▶ _TESTO DA LEGGERE_:
+ + + + + + +

Non avrei mai immaginato, da donna completamente disinteressata al mondo del calcio, che dietro un allenatore potesse nascondersi tutto un mondo. Un mondo fatto di sogni, progetti e, addirittura, tanto cuore che batte. Perché, sempre ai margini del campo o seduti in panchina, questi “addestratori del pallone” appaiono a chi li osserva come creature inermi, che esultano o fanno schiamazzi bambini. Ma niente di più.
Poi, l’incontro con un libricino che si legge appassionatamente in un paio d’ore. Vale a dire, il tempo impiegato per trascorre con i mezzi di trasporto la strada dal mio paese a Bari e viceversa. È il “Gol di Platone” del giornalista barese Gianni Spinelli -ex vicecaporedattore della Gazzetta del Mezzogiorno di Bari, cronista del Guerin Sportivo e di Rigore, oltreché del Corriere della Sera- che porta il lettore a scoprire (o a riscoprire) colui che gli amanti del calcio considerano l’allenatore per eccellenza: Zdeněk Zeman.
Semplice e accattivante l’idea. Il professore Fabio, poco interessato al pallone di cuoio proprio come la sottoscritta, per curiosità si mette sulle tracce del boemo. Ai suoi occhi, emerge chiaramente come nel calcio possa esserci tanta letteratura, poesia e filosofia. O, più in generale, che si tratti di uno sport che può elevarsi a metafora della vita.
E allora Zeman è un po’ Milan Kundera, per la comune esperienza della Primavera di Praga e un pensiero simile di poeticità.
Nel suo 4-3-3 ci sono echi degli “interminabili spazi di là da quella, e sovrumani silenzi e profondissima quiete” di leopardiana memoria.
La Zemanlandia di Casillo, che scombinò il modo di fare calcio, somiglia alla “Città del sole” di Tommaso Campanella.

+ + + + + + +

▶ _ESERCIZIO PROPOSTO 1_:
Secondo il testo da leggere, chi è l'autore del "Gol di Platone"?
▶ _ESERCIZIO PROPOSTO 2_:
Rinomina "coordinates" in "locations" nel tratto delle righe che si apre con la riga contenente "Enumerate all objects" e si chiude con quella contenente "road: (398, 9)", estremi compresi. Riporta soltanto quelle righe, lasciando invariato tutto il resto.

Alcune righe
+ + + + + + +

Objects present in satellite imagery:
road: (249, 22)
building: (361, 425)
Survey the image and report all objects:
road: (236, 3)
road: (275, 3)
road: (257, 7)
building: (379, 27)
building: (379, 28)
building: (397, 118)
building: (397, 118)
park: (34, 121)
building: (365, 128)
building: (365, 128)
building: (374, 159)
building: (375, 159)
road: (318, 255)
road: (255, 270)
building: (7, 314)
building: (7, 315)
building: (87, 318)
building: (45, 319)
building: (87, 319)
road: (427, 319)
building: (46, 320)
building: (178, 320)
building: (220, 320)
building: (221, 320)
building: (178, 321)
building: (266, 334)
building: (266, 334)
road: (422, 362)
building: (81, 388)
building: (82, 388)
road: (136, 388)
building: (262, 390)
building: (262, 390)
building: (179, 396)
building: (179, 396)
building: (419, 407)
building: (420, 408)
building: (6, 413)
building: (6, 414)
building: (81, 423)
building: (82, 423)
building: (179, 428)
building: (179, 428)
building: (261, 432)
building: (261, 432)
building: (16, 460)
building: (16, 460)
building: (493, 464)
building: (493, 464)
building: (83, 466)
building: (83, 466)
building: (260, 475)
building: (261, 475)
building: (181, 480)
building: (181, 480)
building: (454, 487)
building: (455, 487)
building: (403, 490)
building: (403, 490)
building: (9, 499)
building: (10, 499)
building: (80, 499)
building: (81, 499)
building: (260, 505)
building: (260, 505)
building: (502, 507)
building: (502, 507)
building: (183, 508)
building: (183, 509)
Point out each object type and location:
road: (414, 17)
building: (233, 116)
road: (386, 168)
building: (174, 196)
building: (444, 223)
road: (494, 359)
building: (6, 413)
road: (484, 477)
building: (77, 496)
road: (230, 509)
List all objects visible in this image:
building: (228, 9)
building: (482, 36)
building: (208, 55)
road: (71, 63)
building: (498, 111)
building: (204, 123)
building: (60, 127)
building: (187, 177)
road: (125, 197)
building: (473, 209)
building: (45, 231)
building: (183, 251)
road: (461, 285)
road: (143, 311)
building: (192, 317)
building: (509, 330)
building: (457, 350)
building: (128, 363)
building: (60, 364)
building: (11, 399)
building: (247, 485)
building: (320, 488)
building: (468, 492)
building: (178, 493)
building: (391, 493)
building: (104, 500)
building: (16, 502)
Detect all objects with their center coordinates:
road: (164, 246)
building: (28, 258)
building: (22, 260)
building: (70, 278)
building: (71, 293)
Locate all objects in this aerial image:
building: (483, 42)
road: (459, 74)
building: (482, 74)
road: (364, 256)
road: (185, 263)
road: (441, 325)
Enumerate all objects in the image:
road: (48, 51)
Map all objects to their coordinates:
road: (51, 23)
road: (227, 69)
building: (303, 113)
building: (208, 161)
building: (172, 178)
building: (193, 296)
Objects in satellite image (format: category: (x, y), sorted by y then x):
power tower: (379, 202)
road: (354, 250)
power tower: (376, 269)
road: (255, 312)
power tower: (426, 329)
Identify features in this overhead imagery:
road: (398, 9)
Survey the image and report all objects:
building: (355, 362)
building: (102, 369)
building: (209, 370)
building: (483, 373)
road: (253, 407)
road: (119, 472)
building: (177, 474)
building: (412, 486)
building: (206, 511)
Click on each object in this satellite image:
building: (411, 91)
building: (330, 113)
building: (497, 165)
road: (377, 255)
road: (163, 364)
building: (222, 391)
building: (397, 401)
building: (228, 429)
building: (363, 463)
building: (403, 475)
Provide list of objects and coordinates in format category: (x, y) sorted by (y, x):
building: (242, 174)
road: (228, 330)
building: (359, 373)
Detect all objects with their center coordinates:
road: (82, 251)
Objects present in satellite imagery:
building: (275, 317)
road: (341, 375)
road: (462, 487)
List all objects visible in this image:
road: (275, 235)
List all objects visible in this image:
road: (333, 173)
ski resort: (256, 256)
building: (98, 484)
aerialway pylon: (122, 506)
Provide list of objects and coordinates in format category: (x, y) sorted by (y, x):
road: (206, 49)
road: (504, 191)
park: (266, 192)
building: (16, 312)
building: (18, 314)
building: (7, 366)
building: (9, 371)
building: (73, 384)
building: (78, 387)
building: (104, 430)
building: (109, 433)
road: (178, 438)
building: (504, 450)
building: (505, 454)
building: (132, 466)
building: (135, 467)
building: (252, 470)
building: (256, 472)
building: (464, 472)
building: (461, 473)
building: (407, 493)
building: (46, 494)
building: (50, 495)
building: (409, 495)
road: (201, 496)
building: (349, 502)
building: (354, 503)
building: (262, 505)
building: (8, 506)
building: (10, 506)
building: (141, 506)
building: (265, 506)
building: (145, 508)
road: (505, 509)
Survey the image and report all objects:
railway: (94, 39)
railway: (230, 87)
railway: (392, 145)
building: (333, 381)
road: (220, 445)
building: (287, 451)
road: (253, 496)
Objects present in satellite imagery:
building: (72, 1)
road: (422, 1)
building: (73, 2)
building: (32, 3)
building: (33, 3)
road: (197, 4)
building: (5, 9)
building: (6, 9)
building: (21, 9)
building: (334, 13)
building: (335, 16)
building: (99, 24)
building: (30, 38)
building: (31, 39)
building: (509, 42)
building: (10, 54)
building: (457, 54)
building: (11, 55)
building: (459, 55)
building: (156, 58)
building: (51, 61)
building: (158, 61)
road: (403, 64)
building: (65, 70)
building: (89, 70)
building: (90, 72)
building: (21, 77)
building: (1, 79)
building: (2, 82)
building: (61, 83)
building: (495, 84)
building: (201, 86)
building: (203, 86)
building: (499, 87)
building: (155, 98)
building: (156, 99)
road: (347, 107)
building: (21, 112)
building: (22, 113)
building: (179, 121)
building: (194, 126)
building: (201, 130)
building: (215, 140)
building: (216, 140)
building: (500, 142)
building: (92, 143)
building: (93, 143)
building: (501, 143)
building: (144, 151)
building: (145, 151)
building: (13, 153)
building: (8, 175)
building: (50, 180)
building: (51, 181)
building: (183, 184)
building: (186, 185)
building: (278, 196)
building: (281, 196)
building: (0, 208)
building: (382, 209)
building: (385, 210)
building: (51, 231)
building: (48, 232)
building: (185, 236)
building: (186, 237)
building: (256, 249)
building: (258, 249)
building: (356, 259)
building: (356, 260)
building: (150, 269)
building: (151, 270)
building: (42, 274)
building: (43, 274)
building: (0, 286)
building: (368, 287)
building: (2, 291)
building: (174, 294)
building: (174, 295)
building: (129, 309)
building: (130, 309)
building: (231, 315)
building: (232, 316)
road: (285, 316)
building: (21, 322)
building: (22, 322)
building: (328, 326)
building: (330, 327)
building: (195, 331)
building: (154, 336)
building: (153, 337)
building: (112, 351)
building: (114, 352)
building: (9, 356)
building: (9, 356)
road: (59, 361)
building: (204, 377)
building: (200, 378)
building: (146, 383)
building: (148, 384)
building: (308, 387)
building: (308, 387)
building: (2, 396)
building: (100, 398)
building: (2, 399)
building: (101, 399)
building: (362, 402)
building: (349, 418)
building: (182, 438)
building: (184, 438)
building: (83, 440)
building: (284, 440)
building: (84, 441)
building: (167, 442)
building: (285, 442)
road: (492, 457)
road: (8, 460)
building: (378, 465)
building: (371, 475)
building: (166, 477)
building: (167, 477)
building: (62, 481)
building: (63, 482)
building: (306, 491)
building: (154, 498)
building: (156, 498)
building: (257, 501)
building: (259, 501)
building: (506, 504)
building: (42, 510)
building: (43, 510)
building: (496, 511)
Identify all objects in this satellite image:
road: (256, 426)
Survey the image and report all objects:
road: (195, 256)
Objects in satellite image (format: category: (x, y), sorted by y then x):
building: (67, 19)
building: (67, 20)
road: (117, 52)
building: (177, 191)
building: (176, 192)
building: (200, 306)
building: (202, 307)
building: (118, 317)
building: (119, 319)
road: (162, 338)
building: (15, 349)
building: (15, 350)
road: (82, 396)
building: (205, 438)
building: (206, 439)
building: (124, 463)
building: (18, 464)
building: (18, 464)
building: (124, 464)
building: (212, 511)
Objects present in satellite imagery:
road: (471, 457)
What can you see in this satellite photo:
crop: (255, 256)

+ + + + + + +

▶ _RISPOSTA COMPLETA 1_:
Il giornalista barese Gianni Spinelli.

▶ _RISPOSTA COMPLETA 2_:
Enumerate all objects in the image:
road: (48, 51)
Map all objects to their locations:
road: (51, 23)
road: (227, 69)
building: (303, 113)
building: (208, 161)
building: (172, 178)
building: (193, 296)
Objects in satellite image (format: category: (x, y), sorted by y then x):
power tower: (379, 202)
road: (354, 250)
power tower: (376, 269)
road: (255, 312)
power tower: (426, 329)
Identify features in this overhead imagery:
road: (398, 9)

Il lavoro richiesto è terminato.